Where are the recipients of God’s redeeming love to be found? The answer is that they are found on the dunghill (v. 7). They are found as a cinder on the ash heap. They are found as refuse among the offal. They live on the manure pile—in poorer countries, dung was often used as fuel, and that waste station was their home. They were found as a crushed and soggy juice box out at the land fill.

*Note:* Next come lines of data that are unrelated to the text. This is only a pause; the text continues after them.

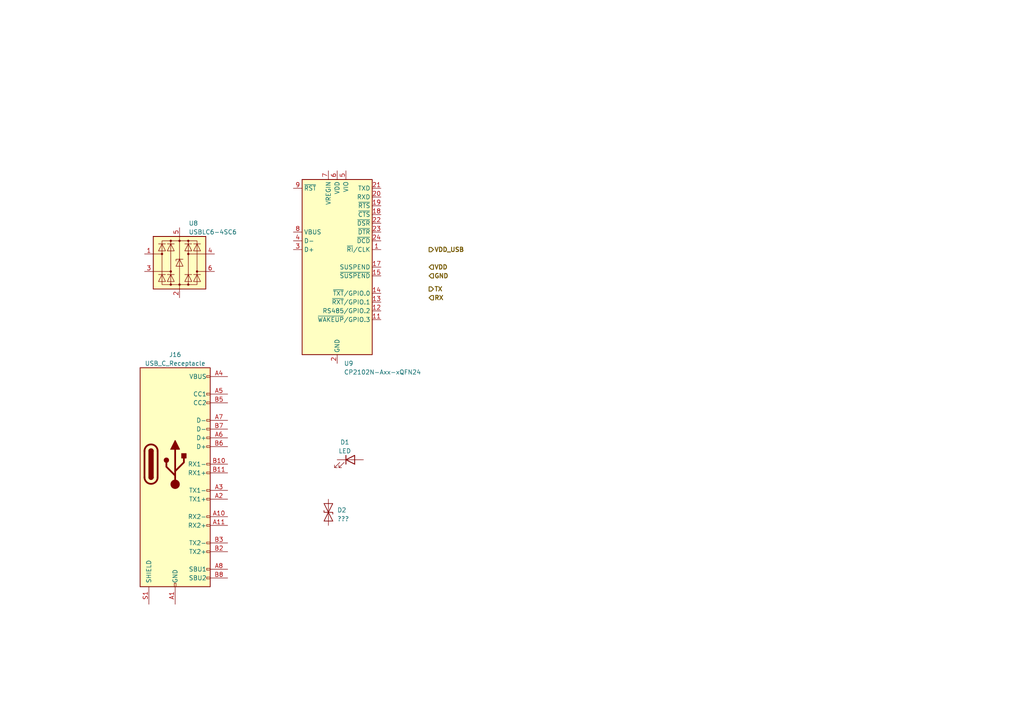
<source format=kicad_sch>
(kicad_sch (version 20230121) (generator eeschema)

  (uuid 277c6e84-c6e9-4dac-85f4-9c45e2730182)

  (paper "A4")

  


  (hierarchical_label "TX" (shape output) (at 124.46 83.82 0) (fields_autoplaced)
    (effects (font (size 1.27 1.27) bold) (justify left))
    (uuid 598f9fdf-6789-4754-816d-9da8a275dedf)
  )
  (hierarchical_label "RX" (shape input) (at 124.46 86.36 0) (fields_autoplaced)
    (effects (font (size 1.27 1.27) bold) (justify left))
    (uuid 8cefc677-f1c3-453e-9853-c9aec9afe23e)
  )
  (hierarchical_label "VDD_USB" (shape output) (at 124.46 72.39 0) (fields_autoplaced)
    (effects (font (size 1.27 1.27) (thickness 0.254) bold) (justify left))
    (uuid abfc1ed8-14af-4673-b97a-640de133615c)
  )
  (hierarchical_label "VDD" (shape input) (at 124.46 77.47 0) (fields_autoplaced)
    (effects (font (size 1.27 1.27) bold) (justify left))
    (uuid cdd271ee-af2d-49b3-97de-b5c471072d18)
  )
  (hierarchical_label "GND" (shape input) (at 124.46 80.01 0) (fields_autoplaced)
    (effects (font (size 1.27 1.27) bold) (justify left))
    (uuid fb849785-2778-4612-b5a2-0eec65c9a355)
  )

  (symbol (lib_id "Device:LED") (at 101.6 133.35 0) (unit 1)
    (in_bom yes) (on_board yes) (dnp no) (fields_autoplaced)
    (uuid 01ca7479-ef97-4c83-98cc-2edc30b2e810)
    (property "Reference" "D1" (at 100.0125 128.27 0)
      (effects (font (size 1.27 1.27)))
    )
    (property "Value" "LED" (at 100.0125 130.81 0)
      (effects (font (size 1.27 1.27)))
    )
    (property "Footprint" "" (at 101.6 133.35 0)
      (effects (font (size 1.27 1.27)) hide)
    )
    (property "Datasheet" "~" (at 101.6 133.35 0)
      (effects (font (size 1.27 1.27)) hide)
    )
    (pin "1" (uuid de5dbd57-7ff9-47ec-a3ad-2e2ed83d69e1))
    (pin "2" (uuid eee60a01-d050-4fe8-bf37-f8ee2c8f3dfd))
    (instances
      (project "stm32"
        (path "/cc56704c-71b4-401e-bec6-203f83946289/dd21196a-5f3f-4a2a-9bdd-afc183d705bd"
          (reference "D1") (unit 1)
        )
      )
    )
  )

  (symbol (lib_id "Power_Protection:USBLC6-4SC6") (at 52.07 76.2 0) (unit 1)
    (in_bom yes) (on_board yes) (dnp no) (fields_autoplaced)
    (uuid 264a692a-d213-4d1b-a56d-6c89f8279f45)
    (property "Reference" "U8" (at 54.7117 64.77 0)
      (effects (font (size 1.27 1.27)) (justify left))
    )
    (property "Value" "USBLC6-4SC6" (at 54.7117 67.31 0)
      (effects (font (size 1.27 1.27)) (justify left))
    )
    (property "Footprint" "Package_TO_SOT_SMD:SOT-23-6" (at 52.07 88.9 0)
      (effects (font (size 1.27 1.27)) hide)
    )
    (property "Datasheet" "https://www.st.com/resource/en/datasheet/usblc6-4.pdf" (at 57.15 67.31 0)
      (effects (font (size 1.27 1.27)) hide)
    )
    (pin "1" (uuid 5ee4df1d-23d5-4033-a0d5-9a964e9de25d))
    (pin "2" (uuid 8aa58ebe-d9d6-4e02-a8e3-72f569a85b6c))
    (pin "3" (uuid aa3f9ec0-6e95-493d-b9dd-a5015ff02f87))
    (pin "4" (uuid a79c2f0a-7b84-4c90-9c38-554e2ce65be9))
    (pin "5" (uuid 0ace4b79-90ef-4aed-94ea-a27e3db6bb08))
    (pin "6" (uuid b40cc33c-57de-47eb-9ee3-2cee07e3f2c8))
    (instances
      (project "stm32"
        (path "/cc56704c-71b4-401e-bec6-203f83946289/dd21196a-5f3f-4a2a-9bdd-afc183d705bd"
          (reference "U8") (unit 1)
        )
      )
    )
  )

  (symbol (lib_id "Diode:SD05_SOD323") (at 95.25 148.59 90) (unit 1)
    (in_bom yes) (on_board yes) (dnp no) (fields_autoplaced)
    (uuid 30b6ff61-03fe-4f78-b25d-42af079a5554)
    (property "Reference" "D2" (at 97.79 147.955 90)
      (effects (font (size 1.27 1.27)) (justify right))
    )
    (property "Value" "???" (at 97.79 150.495 90)
      (effects (font (size 1.27 1.27)) (justify right))
    )
    (property "Footprint" "Diode_SMD:D_SOD-323" (at 100.33 148.59 0)
      (effects (font (size 1.27 1.27)) hide)
    )
    (property "Datasheet" "https://www.littelfuse.com/~/media/electronics/datasheets/tvs_diode_arrays/littelfuse_tvs_diode_array_sd_c_datasheet.pdf.pdf" (at 95.25 148.59 0)
      (effects (font (size 1.27 1.27)) hide)
    )
    (pin "1" (uuid 09b97174-9664-49be-9866-6298e063edec))
    (pin "2" (uuid 0dced810-d03e-4cbb-a032-0b38a3ec3f2c))
    (instances
      (project "stm32"
        (path "/cc56704c-71b4-401e-bec6-203f83946289/8878edf1-eecf-4d8b-8425-07bf183b31b3"
          (reference "D2") (unit 1)
        )
        (path "/cc56704c-71b4-401e-bec6-203f83946289/dd21196a-5f3f-4a2a-9bdd-afc183d705bd"
          (reference "D3") (unit 1)
        )
      )
    )
  )

  (symbol (lib_id "Connector:USB_C_Receptacle") (at 50.8 134.62 0) (unit 1)
    (in_bom yes) (on_board yes) (dnp no) (fields_autoplaced)
    (uuid 36fd420a-66eb-44cb-a2e0-9ed306862441)
    (property "Reference" "J16" (at 50.8 102.87 0)
      (effects (font (size 1.27 1.27)))
    )
    (property "Value" "USB_C_Receptacle" (at 50.8 105.41 0)
      (effects (font (size 1.27 1.27)))
    )
    (property "Footprint" "Connector_USB:USB_C_Receptacle_Amphenol_12401548E4-2A" (at 54.61 134.62 0)
      (effects (font (size 1.27 1.27)) hide)
    )
    (property "Datasheet" "https://www.usb.org/sites/default/files/documents/usb_type-c.zip" (at 54.61 134.62 0)
      (effects (font (size 1.27 1.27)) hide)
    )
    (pin "A1" (uuid 2903e83d-8b9e-457f-aa94-08c9ca68476d))
    (pin "A10" (uuid 78d06542-b73a-418e-9a91-9a52290e7545))
    (pin "A11" (uuid 83c963d4-cff6-4b49-bb6d-97f09bbc69a3))
    (pin "A12" (uuid fd5a00a2-9d3d-4df3-a296-cb64d95076dd))
    (pin "A2" (uuid eb30963b-094f-4815-93a6-6e6f47fd51b9))
    (pin "A3" (uuid 7ffe45ab-d9fc-40ac-bc88-9475420d5498))
    (pin "A4" (uuid a3d4875f-84e1-418b-9965-d7c868288380))
    (pin "A5" (uuid a5c55cca-cccb-48e8-b5a2-f612af875b05))
    (pin "A6" (uuid 3cb8453b-7cf4-4732-bfec-7176738e93de))
    (pin "A7" (uuid c5836fed-3f2b-4fde-bb4e-48b144649fa1))
    (pin "A8" (uuid 021af1ec-7260-4ce6-a0a9-6aca923f8480))
    (pin "A9" (uuid d69dda91-07fc-4198-b44a-d99dc0582033))
    (pin "B1" (uuid fcc2ba21-3e23-4cf2-abde-10f25eada073))
    (pin "B10" (uuid 6aa43a79-5ff2-41c7-900c-23d2dabfbe5e))
    (pin "B11" (uuid d932963b-0771-4681-ac10-e044a147322e))
    (pin "B12" (uuid 9e4e301a-45bd-427e-bc90-7fb061554236))
    (pin "B2" (uuid 10966325-518b-45e3-a64b-62982c13d614))
    (pin "B3" (uuid c0667eb9-3df1-401f-bdc0-b3048bb0cba0))
    (pin "B4" (uuid cb30c3d6-595b-4df2-9d39-e003db11bffc))
    (pin "B5" (uuid 54abc107-b991-42c8-af6a-3bda84894cc2))
    (pin "B6" (uuid 1e711cf7-f6b8-4289-aba1-d4c6b759a8f4))
    (pin "B7" (uuid 26c522bf-bb79-4097-9042-c5b4798f16c2))
    (pin "B8" (uuid 46a54c8d-a33b-4bb4-9879-bfb834191bca))
    (pin "B9" (uuid 626f5d8f-686d-49dc-a484-1273594d2d89))
    (pin "S1" (uuid ef4e6fb7-d8f8-4f45-afdf-b0d9727692a8))
    (instances
      (project "stm32"
        (path "/cc56704c-71b4-401e-bec6-203f83946289/dd21196a-5f3f-4a2a-9bdd-afc183d705bd"
          (reference "J16") (unit 1)
        )
      )
    )
  )

  (symbol (lib_id "Interface_USB:CP2102N-Axx-xQFN24") (at 97.79 77.47 0) (unit 1)
    (in_bom yes) (on_board yes) (dnp no) (fields_autoplaced)
    (uuid 54d9e667-3be4-437f-b617-a6fae388c75b)
    (property "Reference" "U9" (at 99.7459 105.41 0)
      (effects (font (size 1.27 1.27)) (justify left))
    )
    (property "Value" "CP2102N-Axx-xQFN24" (at 99.7459 107.95 0)
      (effects (font (size 1.27 1.27)) (justify left))
    )
    (property "Footprint" "Package_DFN_QFN:QFN-24-1EP_4x4mm_P0.5mm_EP2.6x2.6mm" (at 129.54 104.14 0)
      (effects (font (size 1.27 1.27)) hide)
    )
    (property "Datasheet" "https://www.silabs.com/documents/public/data-sheets/cp2102n-datasheet.pdf" (at 99.06 96.52 0)
      (effects (font (size 1.27 1.27)) hide)
    )
    (pin "1" (uuid 4c5c7905-3894-4566-b6f4-1bbade8d1faf))
    (pin "10" (uuid d2d276f2-f043-4599-aa19-b28a26a1074f))
    (pin "11" (uuid a8cc0957-da8a-4ce0-b02e-df6927083e6c))
    (pin "12" (uuid 6f640628-7d42-412a-8917-df5867121f79))
    (pin "13" (uuid c1a3dce4-ae58-4afe-beeb-b5429b5bebd4))
    (pin "14" (uuid 2d1ade04-da64-4d75-85ae-5804e6a2ad6d))
    (pin "15" (uuid b627691d-2374-43aa-8c36-b178b292944d))
    (pin "16" (uuid 43a70251-45e8-4b6f-a7f9-d8fecb3c3536))
    (pin "17" (uuid cb672dbd-4525-4e0a-8865-21918977bdf6))
    (pin "18" (uuid a4af17ee-cc0d-4994-9666-f2930e91fa5e))
    (pin "19" (uuid 4971d415-31ee-4f24-a9d7-2f59dd4e59ad))
    (pin "2" (uuid 0694c6d2-1bc4-484d-b8c0-232fd24a18e6))
    (pin "20" (uuid 3bb901e0-65ed-49d0-895b-3b035df142c6))
    (pin "21" (uuid 1f356ca1-ba3a-448f-8ea2-572f3edff5f5))
    (pin "22" (uuid d826b6a9-1f98-499f-82ec-1dd1cbbc1942))
    (pin "23" (uuid da83d9f4-e289-492f-83c4-b9d5a42096f8))
    (pin "24" (uuid 4a93f82c-396d-4a5f-9c0c-d31cb163696c))
    (pin "25" (uuid 2c5f04a7-81b7-4c08-afca-827adb7c6628))
    (pin "3" (uuid 6d3d39bf-276c-4147-b7f8-c3ea8f03fe8e))
    (pin "4" (uuid 78a3308e-ba5f-4f67-a7e8-77e7724be61e))
    (pin "5" (uuid 9a103639-e5f5-4fc9-b6f3-e8053a2dd2fd))
    (pin "6" (uuid b90df735-fe5c-44d3-ab4a-6e7e92ffd23e))
    (pin "7" (uuid 26f6f12b-a63e-4ce8-92f3-a725a63e60fb))
    (pin "8" (uuid 55ce8671-d93f-4a11-aaff-bfc8edc91cd8))
    (pin "9" (uuid c5e8bfa6-360c-42d9-9f62-8c04e691fd51))
    (instances
      (project "stm32"
        (path "/cc56704c-71b4-401e-bec6-203f83946289/dd21196a-5f3f-4a2a-9bdd-afc183d705bd"
          (reference "U9") (unit 1)
        )
      )
    )
  )
)

</source>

And this leads to the next point, which is enough to stagger anyone who thinks about it.  

The God Who Stoops

And so we have seen how God works with the barren women of Scripture—whether Sarah, or Rachel, or Samson’s mother, or Hannah, or Elizabeth, or even the special case with the virginal barrenness of our Lord’s mother, Mary. God typifies His intention for our fruitless world by hearing the prayers of these women, and by answering their cries. And so together with Hannah we are privileged to say, “neither is there any rock like our God” (1 Sam. 2:2). This is the same point made in this psalm before us (v. 5). This is not said in the trite or flippant way that a breezy and irreverent person might—I saw a church sign once that said “there is no high like the Most High.” What is actually called for is a response of numinous awe, of the sort that undid Isaiah when he saw the glory of Christ in the heavenly Temple filled with celestial smoke. In order that he might be put back together, a coal was taken from the heavenly altar of incense—not the blood altar—and his lips were touched. Our prayer should be that God would commission one of His seraphs to touch our lips with a coal from the altar of this psalm. There is no God like our God.

God cannot look up, or around. He can only look down, and because He is supreme, and because humility is part of His greatness, that humility is a supreme glory. The lowest of the low is plainly within the Lord’s compassionate sight, and God in His mercy determined to send His Son become one of us. To be born in our midst. To be born of a woman, born under the law. To be born on the dunghill. The everlasting Rock looks with compassion on the smoke of man.

His intention was to make us princes in the land (v. 8). And is this not what He has done? He has made us kings and priests (Rev. 1:6: 5:10).

The one who had the name that was to be praised above every name consented to be born in the lowest spot. He did this in order to get under all of it. He is over all things that can be named because He consented to get under all things. He got under because the purpose was to pick the whole thing up. And so He stood, the entire cosmos itself stretched across His shoulders. The government was on His shoulders, but unless we look with the eyes of faith we will not see it. And that is because the redemption of all things in heaven and earth was cleverly disguised to look like nothing more than the horizontal beam of a cross.